Olivers Filmwelten

Aus Leidenschaft zum Film


„Kein Tier. So Wild.“

Deutschland, 2025

Bewertung: 5 von 5.

Seit 2010 veröffentlicht der deutsche Regisseur Burhan Qurbani alle fünf Jahre einen neuen Film. Nach seiner beklemmenden Studie über die Entstehung der rassistischen Ausschreitungen in Rostock-Lichtenhagen „Wir sind jung. Wir sind stark“ und seiner großartigen Neuverfilmung von Alfred Döblins „Berlin Alexanderplatz“ hat er sich dieses Jahr an eine Neuinterpretation von Shakespeares „Richard III.“ gewagt, die ich im Kino leider verpasst habe.
Nun sind moderne Inszenierungen klassischer Bühnenstücke sowohl im Theater als auch im Film keine Seltenheit. Während viele Verfilmungen sich oft ja nur von der Handlung inspirieren lassen, sehen sich Theaterinszenierungen hingegen dem Spagat zwischen modernem Gewand und sprachlich altertümlich klingenden Texten gegenüber, den es zu überbrücken gilt.
Qurbani stellt sich diesem Balanceakt zusammen mit seiner Drehbuchautorin, der jungen Dramatikerin Enis Maci, die Shakespeares Sprachgewalt hierfür ins Deutsche und Arabische übertragen hat, sind die
die Lancasters und die Yorks bei ihnen doch keine Adelshäuser im England der Rosenkriege mehr, sondern arabische Familienclans im Berlin der Gegenwart.
Rashida, die jüngste Tochter des Clans der Yorks und dessen Anwältin, will sich mit ihrer Position innerhalb der Familie nicht mehr abfinden und beginnt sich durch Intrigen und Gewalt ihren Weg an die Spitze zu bahnen, allein ihre Schwägerin Elisabet stellt sich ihr in den Weg.
Qurbani und Maci ersetzen dabei alle zentralen Figuren des Stücks konsequent mit Frauen, nur die jungen Prinzen bleiben männlich, alle anderen Männer treten im Verlauf des Films mehr und mehr in den Hintergrund.
Die syrische Schauspielerin Kenda Hmeidan trägt mit ihrer ungeheuren Präsenz den zweieinhalb Stunden langen Film fast im Alleingang.

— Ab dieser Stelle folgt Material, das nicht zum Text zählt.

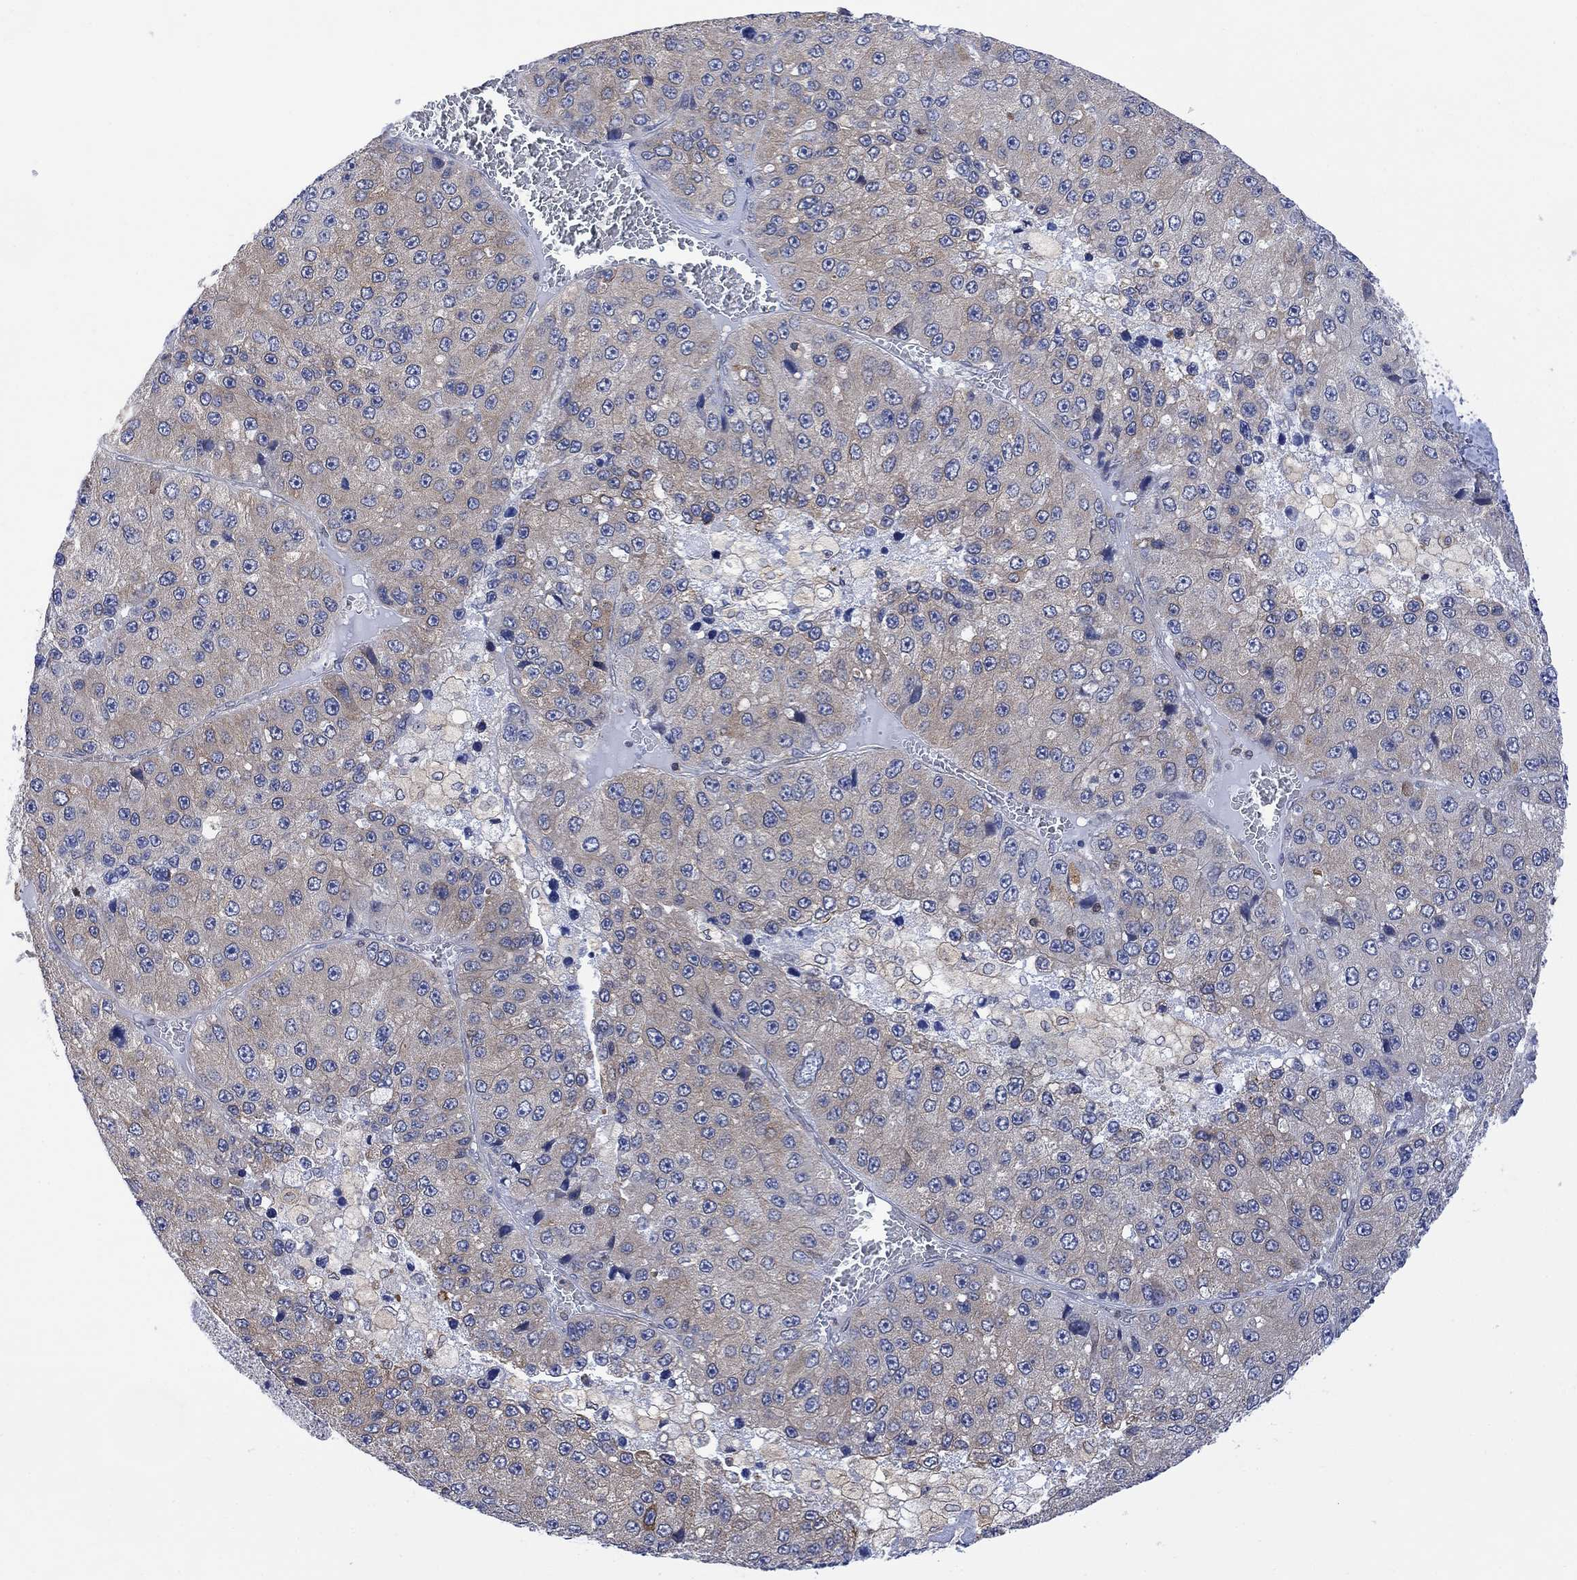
{"staining": {"intensity": "weak", "quantity": ">75%", "location": "cytoplasmic/membranous"}, "tissue": "liver cancer", "cell_type": "Tumor cells", "image_type": "cancer", "snomed": [{"axis": "morphology", "description": "Carcinoma, Hepatocellular, NOS"}, {"axis": "topography", "description": "Liver"}], "caption": "A brown stain labels weak cytoplasmic/membranous positivity of a protein in human hepatocellular carcinoma (liver) tumor cells.", "gene": "GBP5", "patient": {"sex": "female", "age": 73}}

Die Gravitas und Wucht, mit der sie die Verse vorträgt, verraten, dass sie vom Theater stammt, gehörte sie doch nach ihrer Flucht dem Exil Ensemble des Maxim Gorki Theaters in Berlin an. Aber auch mit jedem ihrer Blicke, mit jeder Faser ihres Körpers, mit jeder Haltung und Pose vermag sie uns mehr über diese Rashida zu sagen, als bloße Worte es könnten, sei es in ihrem immer gnadenloser werdenden Streben nach Macht oder ihrer Liebesbeziehung zu der ihr treu ergebenen Mishal.
Verena Altenberger als Elisabet verfügt über weitaus mehr Film- und Fernseherfahrung, u.a. als Polizeioberkommissarin Elisabeth Eyckhoff im „Polizeiruf 110“ und auch ihr gesteht der Film ihre Momente zu, in denen sie zeigen kann, was schauspielerisch in ihr steckt.
Kameramann Yoshi Heimrath kleidet die Geschichte in edle, ja beeindruckende Bilder, die ganz wie die Schauplätze des Films mit Fortschreiten der Handlung immer mystischer werden, immer mehr die Grenzen zwischen Wirklichkeit, Traum und Wahn aufreißen und verwischen. Und die Komponistin Dascha Dauenhauer liefert dazu einen kongenialen, mal fiebrigen dann wieder treibenden Elektro-Soundtrack.
Qurbanis Film ist ein Film der Brüche, mehr noch als sein „Berlin Alexanderplatz„, Brüche zwischen Theater und Film, zwischen Tradition und Moderne, zwischen Wirklichkeit und Wahn, zwischen Empowerment und Machtstreben, zwischen den Erwartungen und Vorurteilen des Publikums und der Inszenierung, zwischen gezeigter Welt und Realität. Brüche, die der Regisseur und die Drehbuchautorin nicht versuchen zu kitten, sondern bewusst aufreißen, damit sich ihr Publikum daran reiben kann, bis es wehtut.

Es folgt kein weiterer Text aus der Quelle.